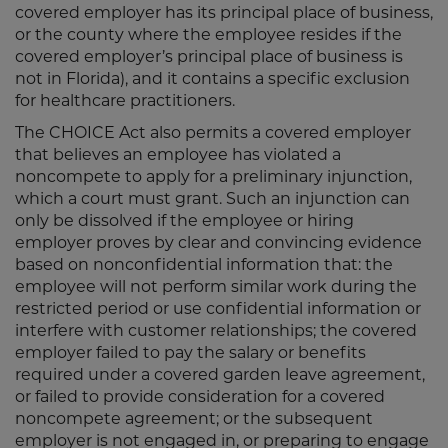
covered employer has its principal place of business,
or the county where the employee resides if the
covered employer’s principal place of business is
not in Florida), and it contains a specific exclusion
for healthcare practitioners.
The CHOICE Act also permits a covered employer
that believes an employee has violated a
noncompete to apply for a preliminary injunction,
which a court must grant. Such an injunction can
only be dissolved if the employee or hiring
employer proves by clear and convincing evidence
based on nonconfidential information that: the
employee will not perform similar work during the
restricted period or use confidential information or
interfere with customer relationships; the covered
employer failed to pay the salary or benefits
required under a covered garden leave agreement,
or failed to provide consideration for a covered
noncompete agreement; or the subsequent
employer is not engaged in, or preparing to engage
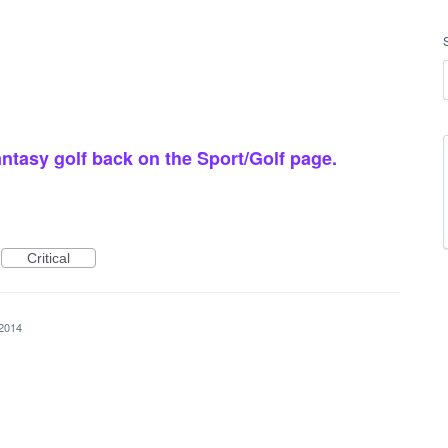
ntasy golf back on the Sport/Golf page.
Critical
 2014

DESCRIPTION OF THE TASK -> Print the material again, unchanged, without its pictures.

EXPECTED ANSWER ->
covered employer has its principal place of business,
or the county where the employee resides if the
covered employer’s principal place of business is
not in Florida), and it contains a specific exclusion
for healthcare practitioners.
The CHOICE Act also permits a covered employer
that believes an employee has violated a
noncompete to apply for a preliminary injunction,
which a court must grant. Such an injunction can
only be dissolved if the employee or hiring
employer proves by clear and convincing evidence
based on nonconfidential information that: the
employee will not perform similar work during the
restricted period or use confidential information or
interfere with customer relationships; the covered
employer failed to pay the salary or benefits
required under a covered garden leave agreement,
or failed to provide consideration for a covered
noncompete agreement; or the subsequent
employer is not engaged in, or preparing to engage
ntasy golf back on the Sport/Golf page.
Critical
 2014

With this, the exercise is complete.